■ EXERCISE ■
In the records below, the line with "natural dan dewy" and every line after it must be written out exactly; no pictures belong in the result.

■ DATA EXTRACT ■
════════════════════
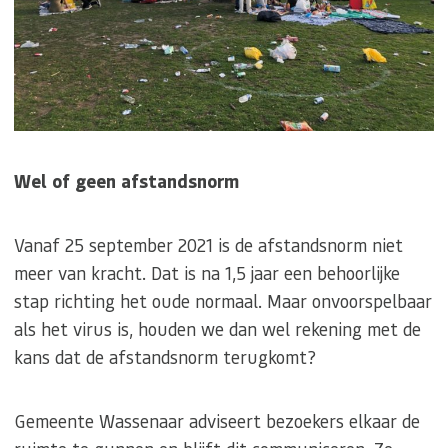
Wel of geen afstandsnorm
Vanaf 25 september 2021 is de afstandsnorm niet
meer van kracht. Dat is na 1,5 jaar een behoorlijke
stap richting het oude normaal. Maar onvoorspelbaar
als het virus is, houden we dan wel rekening met de
kans dat de afstandsnorm terugkomt?
Gemeente Wassenaar adviseert bezoekers elkaar de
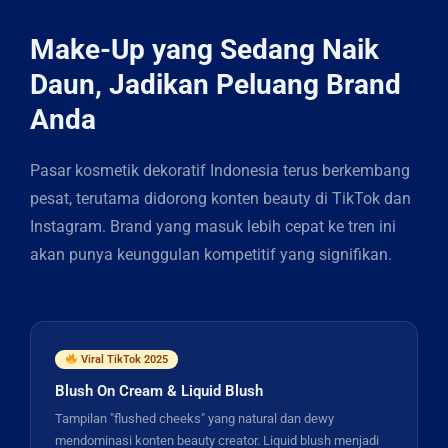
Make-Up yang Sedang Naik
Daun, Jadikan Peluang Brand
Anda
Pasar kosmetik dekoratif Indonesia terus berkembang
pesat, terutama didorong konten beauty di TikTok dan
Instagram. Brand yang masuk lebih cepat ke tren ini
akan punya keunggulan kompetitif yang signifikan.
Viral TikTok 2025
Blush On Cream & Liquid Blush
Tampilan "flushed cheeks" yang natural dan dewy
mendominasi konten beauty creator. Liquid blush menjadi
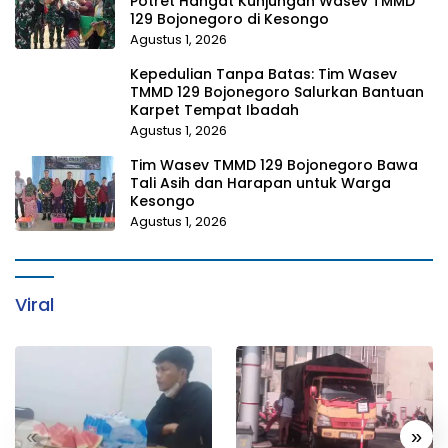
Potret Hangat Kunjungan Wasev TMMD
129 Bojonegoro di Kesongo
Agustus 1, 2026
Kepedulian Tanpa Batas: Tim Wasev
TMMD 129 Bojonegoro Salurkan Bantuan
Karpet Tempat Ibadah
Agustus 1, 2026
Tim Wasev TMMD 129 Bojonegoro Bawa
Tali Asih dan Harapan untuk Warga
Kesongo
Agustus 1, 2026
Viral
«
»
════════════════════
■ RESPONSE FOR THIS EXERCISE ■
Tampilan "flushed cheeks" yang natural dan dewy
mendominasi konten beauty creator. Liquid blush menjadi
Potret Hangat Kunjungan Wasev TMMD
129 Bojonegoro di Kesongo
Agustus 1, 2026
Kepedulian Tanpa Batas: Tim Wasev
TMMD 129 Bojonegoro Salurkan Bantuan
Karpet Tempat Ibadah
Agustus 1, 2026
Tim Wasev TMMD 129 Bojonegoro Bawa
Tali Asih dan Harapan untuk Warga
Kesongo
Agustus 1, 2026
Viral
«
»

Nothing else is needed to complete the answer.